By Annie Gasparro
Sysco Corp. is trying to persuade customers that intense
competition necessitates its planned merger with rival US Foods
Inc. But its ever dwindling profit margins may speak louder than
words.
Sysco, the biggest U.S. food distributor, on Monday reported its
net profit fell 10% in the latest quarter despite a 3.2% increase
in revenue to $11.28 billion. The company blamed "unusually severe"
winter weather in January and February for exacerbating the higher
delivery expenses and slow sales growth in the restaurant industry
that have long been weighing on Sysco's profits.
Regulators are currently reviewing Sysco's proposed $3.5-billion
acquisition of US Foods, number two in the industry. The combined
company would have more leverage to negotiate prices on the food
and supplies it distributes to restaurants, hospitals and other
institutions. Some smaller customers and rival distributors have
expressed worry about the increased buying and pricing power the
combined company would have, given its roughly 25% share of
industry sales.
Houston-based Sysco has said it would pass on the cost savings
to its customers, which it says is necessary to compete with
specialty distributors and carryout retailers like Restaurant
Depot. Sysco says such rivals are eating away at its sales to
smaller restaurants, which carry higher profit margins for it than
large chains.
Despite the weakness of the first two months, Sysco said March
and April sales trends have been significantly stronger. Its shares
rose nearly 3% in midday trading Monday.
Sysco executives said the acquisition of US Foods remains on
track to close in the fall.
Executives have acknowledged that the merged company likely
would lose some customers who are skeptical of the combined
entity's clout or who are wooed by rivals that swoop in while Sysco
and US Foods are distracted.
But Chief Executive Bill DeLaney said meetings with customers
have gone well. "They have a lot of questions. And as you can
imagine, one of their key questions is to what extent this will
disrupt service," he said. "As time has gone on, we have been able
to explain the reasons for the merger and the opportunities and
some of the challenges that come with that in the early days of the
transition."
Higher inflation in meat and dairy will help Sysco's revenue in
the current quarter, but that pressures gross margin and poses a
threat to customers.
"It's challenging at times to pass that along as fast as you
might like to the customers; sometimes that's not even the right
thing to do," Mr. DeLaney said, explaining that salespeople instead
can work with customers to add more poultry to their menus when
beef costs are high, for instance.
"We don't want to see a lot of inflation...it's not good for our
customers," he said. "But I think we'll manage it well...and I
think some of this will be with us for a while."

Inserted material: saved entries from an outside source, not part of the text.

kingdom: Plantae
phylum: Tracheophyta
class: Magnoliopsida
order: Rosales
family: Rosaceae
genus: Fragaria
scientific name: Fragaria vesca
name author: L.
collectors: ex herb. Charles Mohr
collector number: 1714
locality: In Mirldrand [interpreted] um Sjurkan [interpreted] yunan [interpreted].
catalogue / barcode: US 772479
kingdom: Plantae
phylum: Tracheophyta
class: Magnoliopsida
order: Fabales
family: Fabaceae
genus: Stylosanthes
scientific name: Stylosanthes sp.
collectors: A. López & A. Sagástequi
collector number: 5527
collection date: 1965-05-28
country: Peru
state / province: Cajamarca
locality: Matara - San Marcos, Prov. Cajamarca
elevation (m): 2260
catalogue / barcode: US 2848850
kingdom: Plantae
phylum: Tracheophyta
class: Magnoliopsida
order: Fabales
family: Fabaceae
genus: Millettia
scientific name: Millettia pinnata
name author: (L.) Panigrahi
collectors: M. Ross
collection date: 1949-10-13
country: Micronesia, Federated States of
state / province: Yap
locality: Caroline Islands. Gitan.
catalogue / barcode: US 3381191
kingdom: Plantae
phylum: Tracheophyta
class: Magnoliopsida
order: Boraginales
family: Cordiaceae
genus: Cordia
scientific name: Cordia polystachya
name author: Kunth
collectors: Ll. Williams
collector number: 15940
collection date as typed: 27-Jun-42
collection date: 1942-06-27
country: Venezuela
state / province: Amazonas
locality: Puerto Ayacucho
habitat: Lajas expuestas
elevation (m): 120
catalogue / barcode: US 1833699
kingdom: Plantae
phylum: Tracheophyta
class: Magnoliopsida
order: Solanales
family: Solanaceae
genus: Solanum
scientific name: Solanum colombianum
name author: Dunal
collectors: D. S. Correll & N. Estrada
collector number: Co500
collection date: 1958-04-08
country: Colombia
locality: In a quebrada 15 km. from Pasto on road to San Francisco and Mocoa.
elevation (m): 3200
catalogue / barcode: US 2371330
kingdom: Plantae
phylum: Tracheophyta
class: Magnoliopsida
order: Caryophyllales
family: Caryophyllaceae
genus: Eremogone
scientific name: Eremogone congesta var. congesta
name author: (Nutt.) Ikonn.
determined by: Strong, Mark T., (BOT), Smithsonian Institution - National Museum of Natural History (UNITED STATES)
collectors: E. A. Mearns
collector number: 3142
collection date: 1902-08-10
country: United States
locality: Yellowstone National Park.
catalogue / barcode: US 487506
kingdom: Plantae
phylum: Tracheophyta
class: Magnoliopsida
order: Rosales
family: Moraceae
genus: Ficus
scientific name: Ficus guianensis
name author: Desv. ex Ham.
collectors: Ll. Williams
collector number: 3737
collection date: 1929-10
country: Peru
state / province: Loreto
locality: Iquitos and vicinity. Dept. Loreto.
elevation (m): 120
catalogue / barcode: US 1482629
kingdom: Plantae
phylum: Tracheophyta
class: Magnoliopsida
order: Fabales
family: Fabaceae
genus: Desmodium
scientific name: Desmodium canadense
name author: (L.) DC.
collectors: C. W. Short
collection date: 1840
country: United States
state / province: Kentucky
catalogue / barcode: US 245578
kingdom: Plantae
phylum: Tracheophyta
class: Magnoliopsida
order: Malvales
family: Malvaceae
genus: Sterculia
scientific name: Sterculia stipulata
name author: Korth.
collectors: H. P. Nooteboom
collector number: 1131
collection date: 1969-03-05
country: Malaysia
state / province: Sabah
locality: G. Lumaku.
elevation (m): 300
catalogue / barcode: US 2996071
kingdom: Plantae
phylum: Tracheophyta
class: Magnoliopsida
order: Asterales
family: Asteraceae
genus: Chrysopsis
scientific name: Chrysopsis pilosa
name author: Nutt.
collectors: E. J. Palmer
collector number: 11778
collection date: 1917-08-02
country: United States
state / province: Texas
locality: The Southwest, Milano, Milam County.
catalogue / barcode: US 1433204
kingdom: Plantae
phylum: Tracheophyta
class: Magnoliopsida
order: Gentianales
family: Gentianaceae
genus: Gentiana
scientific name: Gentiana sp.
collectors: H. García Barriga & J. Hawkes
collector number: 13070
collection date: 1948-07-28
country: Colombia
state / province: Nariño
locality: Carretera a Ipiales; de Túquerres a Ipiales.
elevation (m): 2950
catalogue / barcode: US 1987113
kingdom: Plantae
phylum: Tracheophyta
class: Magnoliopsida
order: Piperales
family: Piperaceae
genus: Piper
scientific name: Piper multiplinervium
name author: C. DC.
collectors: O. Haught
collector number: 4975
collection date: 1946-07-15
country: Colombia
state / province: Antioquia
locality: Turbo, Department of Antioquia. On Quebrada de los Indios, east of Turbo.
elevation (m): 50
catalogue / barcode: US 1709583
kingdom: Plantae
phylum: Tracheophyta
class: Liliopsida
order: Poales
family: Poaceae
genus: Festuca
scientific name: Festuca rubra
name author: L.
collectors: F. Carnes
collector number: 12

For the quarter ended March 29, Sysco reported a profit of
$180.9 million, or 31 cents a share, down from $201.4 million, or
34 cents a share, a year earlier. After adjusting for certain
merger- and legal-related expenses, earnings fell to 38 cents from
40 cents a share.
Analysts' had expected a 39 cent per-share profit and $11.38
billion in revenue, according to a poll by Thomson Reuters.
Ben Fox Rubin contributed to this article.